Domestic trafficking of children continues to be an ongoing problem in Uganda, and aid agencies are working to return victims to their homes.
The International Organization of Migration, or IOM, in partnership with Uganda Women’s Effort to Save Orphans and with Dwelling Places, said it recently returned 51 trafficked children to their extended families in the Karamoja sub-region in northern Uganda. IOM said the region is known as one of the poorest regions in the country, with extreme poverty and a population highly dependent on food aid.
Gerry Waite, spokesperson for IOM Uganda, said the rescued children - a group made up of both boys and girls - received food, shelter and assistance in Kampala. He explained what is involved in rescuing children from domestic trafficking.
“There are several stages to the return and re-integration process. Children who leave the streets of Kampala are housed in an NGO in the city, and receive care while awaiting the return back to Karamoja region, where they are from. They go through a process of family tracing and assessing the areas that the children will return to. Then they are given assistance to move back to the north,” said Waite.

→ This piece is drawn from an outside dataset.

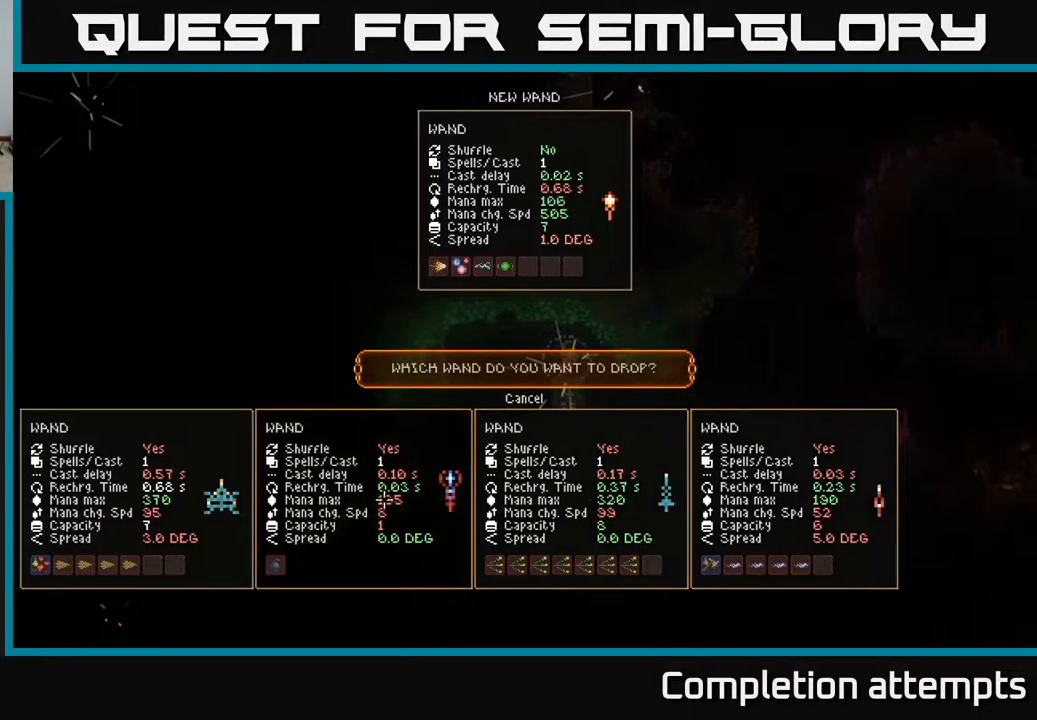
{"buttons": [], "left_stick": "center", "right_stick": "center", "events": [[67, "DPAD_LEFT", "up"]]}
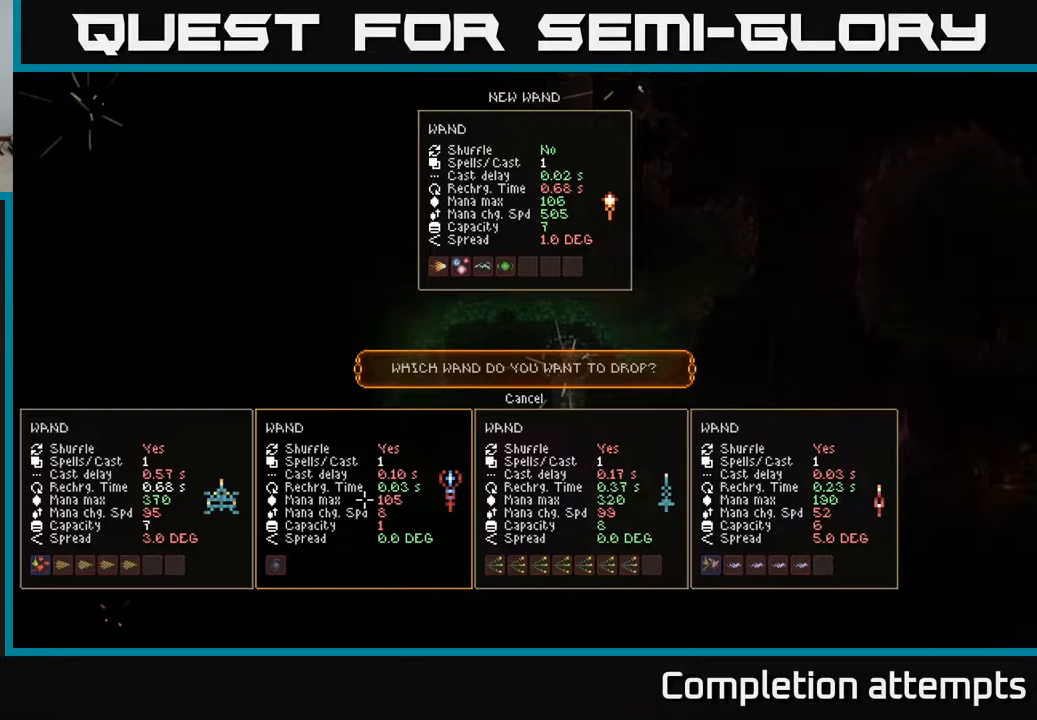
{"buttons": [], "left_stick": "center", "right_stick": "center", "events": []}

He said of the 51 children rescued on October 15, 26 are boys and 25 are girls. The youngest of the group is three and the oldest is 15. The majority are between the ages of nine and 13.
The are many cases of abuse of the trafficked children, including beatings and rape. Waite said, however, the incidence of sexual abuse with this particular group is not high.
“The general impression in working with the children is not one of great trauma that is evident from the get-go. The trauma and realization of their experience, and their response to it may take some time to come out,” said Waite.
While the external trafficking of children is receiving worldwide attention, the internal trafficking of children is also a focus.
Waite said Uganda’s government is taking an interest in internal or domestic trafficking, and is also providing resources to help try to stop it.